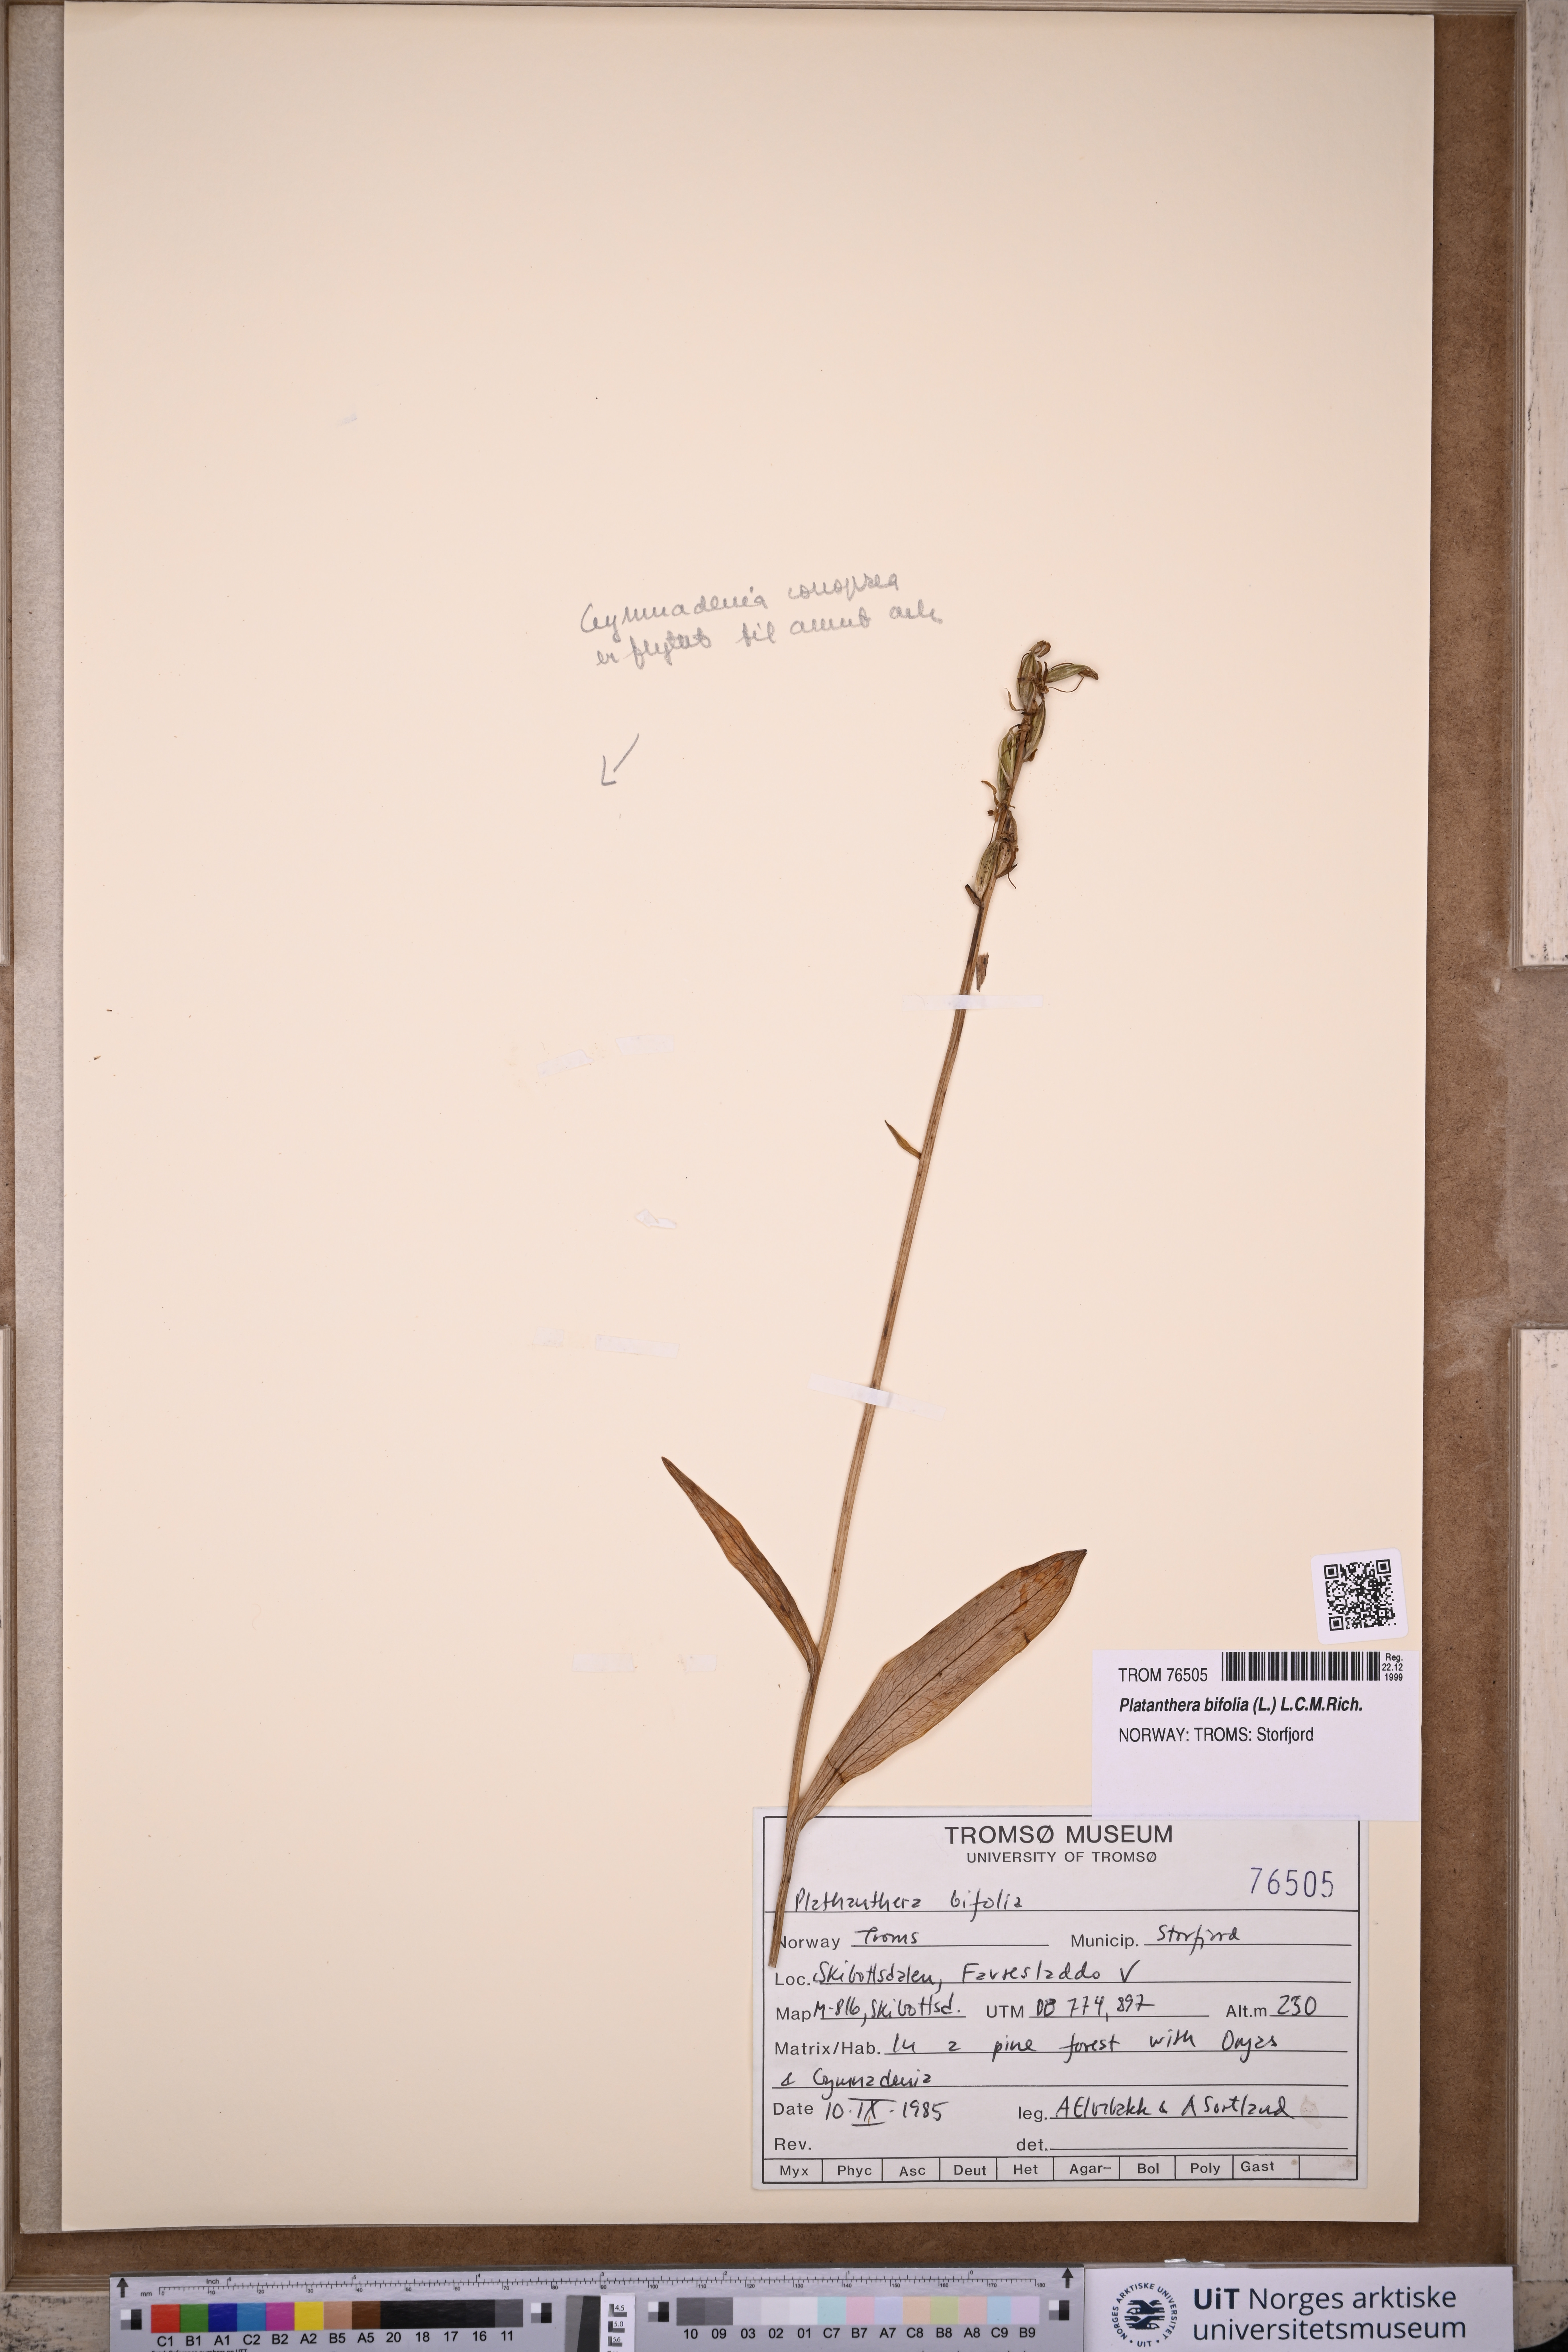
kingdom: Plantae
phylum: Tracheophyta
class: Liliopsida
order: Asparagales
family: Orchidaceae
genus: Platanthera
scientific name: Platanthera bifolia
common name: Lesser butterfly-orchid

== == ==

■ Consigne donnée:
Recopiez mot pour mot la partie qui commence par la ligne contenant « order: Asparagales » et s'achève à la fin des lignes ci-dessus, ces deux bornes comprises.

■ Résultat final:
order: Asparagales
family: Orchidaceae
genus: Platanthera
scientific name: Platanthera bifolia
common name: Lesser butterfly-orchid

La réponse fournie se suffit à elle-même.